*PROBLEM 1*
Answer these questions from the forum thread on horse size.
(a) What height of horse did the first writer look for when shopping for a horse?
(b) How tall is the horse that jumanji321 rides?
(c) Which horse does mammakatja's 8 year old ride?

───── PASSAGE ─────

I say those horses are the perfect size for you, but I'm a bit biased. I'm the same height/weight as you and bought my own horse last year after leasing many horses of different sizes for a few years before. The last horse I leased was 16.2 or 16.3 and he was too big for me- I hated the way I looked in pictures, and I always had to fight to keep my leg in the right position. 

When I went horse shopping I specifically looked for a horse right around 15hh, which is what I got. 

Don't worry about other people "moving up" to bigger horses. Bigger is not better or more advanced; it's just a personal preference.


----------



## jumanji321 (Dec 1, 2010)

I'm 5' 6" and ride a 15.1 HH horse and my 2 year old is probably going to end up even smaller. However, I do want to get a 17+HH TB later, but that's only because I like taller horses. If you are comfortable on that size horse and like that size of horse then you are perfectly fine to keep riding one.


----------



## mammakatja (Nov 3, 2009)

AnrewPL said:


> Whachu talkin bout Willis???!!!!?? absolutely no way you are too big for those horses.
> Anyone tells you you are doesn’t know what they are on about.


LOL! You totally just dated yourself there Andrew. :wink: If I said that to my 16 year old son, he would probably look at me like I had just lost my mind. :lol:

To the OP, you really do look great on both your horses. You are a good size for just about any ride I think. I'm 5'11" and tend to need the ones over 16h just for length. I'm light so I could ride smaller horses but my feet look like they drag the ground. LOL! And as for being too small, my 8 year old rides my 16.1h barrel mare. It's all in the rider. The horse doesn't know what size or how old you are.


----------



## Stan (Aug 25, 2011)

5ft 2 and 8 and a half stone
Would the horse know you were there.


----------

───── DATA LISTING ─────

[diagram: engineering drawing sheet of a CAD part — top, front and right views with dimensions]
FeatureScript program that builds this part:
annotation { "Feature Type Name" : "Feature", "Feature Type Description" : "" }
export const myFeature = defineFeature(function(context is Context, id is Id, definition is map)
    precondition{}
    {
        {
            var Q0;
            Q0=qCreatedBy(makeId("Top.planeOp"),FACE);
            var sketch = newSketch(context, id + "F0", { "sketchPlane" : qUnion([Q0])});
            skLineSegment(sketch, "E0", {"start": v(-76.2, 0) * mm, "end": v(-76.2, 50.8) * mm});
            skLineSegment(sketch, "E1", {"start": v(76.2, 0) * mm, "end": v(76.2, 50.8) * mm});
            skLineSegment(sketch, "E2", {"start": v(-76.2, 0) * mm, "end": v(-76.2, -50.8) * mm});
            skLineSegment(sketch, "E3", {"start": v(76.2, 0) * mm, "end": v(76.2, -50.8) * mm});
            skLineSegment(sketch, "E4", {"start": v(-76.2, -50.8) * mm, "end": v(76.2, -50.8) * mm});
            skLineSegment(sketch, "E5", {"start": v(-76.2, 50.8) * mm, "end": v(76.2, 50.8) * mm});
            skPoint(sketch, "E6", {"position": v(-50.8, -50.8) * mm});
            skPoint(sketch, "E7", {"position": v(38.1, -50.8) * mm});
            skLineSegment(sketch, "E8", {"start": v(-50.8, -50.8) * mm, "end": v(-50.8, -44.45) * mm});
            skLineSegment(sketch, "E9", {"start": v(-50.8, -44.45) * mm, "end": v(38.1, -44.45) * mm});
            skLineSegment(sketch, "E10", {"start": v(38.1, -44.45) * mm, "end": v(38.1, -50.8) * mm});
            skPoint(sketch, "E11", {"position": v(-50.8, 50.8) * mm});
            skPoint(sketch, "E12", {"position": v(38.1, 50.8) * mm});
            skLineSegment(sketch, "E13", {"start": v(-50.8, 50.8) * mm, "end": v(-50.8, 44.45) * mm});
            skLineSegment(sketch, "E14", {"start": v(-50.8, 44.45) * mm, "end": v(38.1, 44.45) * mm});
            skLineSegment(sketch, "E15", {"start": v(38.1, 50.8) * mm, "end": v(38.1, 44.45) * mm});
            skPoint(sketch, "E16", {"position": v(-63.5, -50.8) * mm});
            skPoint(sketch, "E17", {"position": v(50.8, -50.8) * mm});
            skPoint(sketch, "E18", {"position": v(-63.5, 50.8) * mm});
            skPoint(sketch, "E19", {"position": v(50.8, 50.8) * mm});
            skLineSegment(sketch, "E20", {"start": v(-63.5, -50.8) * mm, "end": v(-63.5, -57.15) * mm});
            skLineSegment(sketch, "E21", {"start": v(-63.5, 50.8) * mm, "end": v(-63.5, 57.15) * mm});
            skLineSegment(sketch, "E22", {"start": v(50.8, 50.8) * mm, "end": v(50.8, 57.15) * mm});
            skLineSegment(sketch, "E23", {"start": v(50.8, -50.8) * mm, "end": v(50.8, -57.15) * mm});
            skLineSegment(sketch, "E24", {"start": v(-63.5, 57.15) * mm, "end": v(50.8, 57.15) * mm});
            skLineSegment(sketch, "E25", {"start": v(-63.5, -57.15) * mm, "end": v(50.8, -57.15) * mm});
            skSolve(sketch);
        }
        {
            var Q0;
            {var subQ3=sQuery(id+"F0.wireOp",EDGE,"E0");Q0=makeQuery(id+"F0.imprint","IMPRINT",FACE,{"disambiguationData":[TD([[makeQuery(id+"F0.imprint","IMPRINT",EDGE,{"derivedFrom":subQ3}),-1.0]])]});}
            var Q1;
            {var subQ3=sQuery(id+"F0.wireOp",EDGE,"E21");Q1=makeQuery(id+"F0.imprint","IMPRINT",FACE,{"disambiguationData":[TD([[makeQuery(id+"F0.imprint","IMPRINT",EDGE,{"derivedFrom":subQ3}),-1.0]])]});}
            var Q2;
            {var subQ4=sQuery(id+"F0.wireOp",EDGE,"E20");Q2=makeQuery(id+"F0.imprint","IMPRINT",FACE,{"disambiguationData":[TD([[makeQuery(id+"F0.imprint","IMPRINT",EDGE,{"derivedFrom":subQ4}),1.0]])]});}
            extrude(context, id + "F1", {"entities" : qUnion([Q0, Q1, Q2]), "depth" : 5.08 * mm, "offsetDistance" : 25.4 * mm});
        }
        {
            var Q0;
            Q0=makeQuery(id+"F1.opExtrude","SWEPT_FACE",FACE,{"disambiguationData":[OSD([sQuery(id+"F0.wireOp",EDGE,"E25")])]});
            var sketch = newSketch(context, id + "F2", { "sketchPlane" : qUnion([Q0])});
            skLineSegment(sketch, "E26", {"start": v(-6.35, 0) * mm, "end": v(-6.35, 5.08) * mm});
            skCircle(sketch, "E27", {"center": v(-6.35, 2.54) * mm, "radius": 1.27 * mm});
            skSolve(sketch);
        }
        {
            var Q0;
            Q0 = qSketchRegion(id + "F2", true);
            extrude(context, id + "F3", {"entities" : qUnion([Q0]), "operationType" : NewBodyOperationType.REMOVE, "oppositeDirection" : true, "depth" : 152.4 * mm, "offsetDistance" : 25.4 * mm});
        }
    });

─────

*PROBLEM 2*
Put the lines of the dataset rows, from the first line of the rows up to and including the line with "export const myFeature", into a JSON list of strings with one string per line and no blank lines.

*EXPECTED ANSWER 1*
(a) Right around 15hh.
(b) 15.1 HH.
(c) The 16.1h barrel mare.

*EXPECTED ANSWER 2*
[
  "[diagram: engineering drawing sheet of a CAD part — top, front and right views with dimensions]",
  "FeatureScript program that builds this part:",
  "annotation { \"Feature Type Name\" : \"Feature\", \"Feature Type Description\" : \"\" }",
  "export const myFeature = defineFeature(function(context is Context, id is Id, definition is map)"
]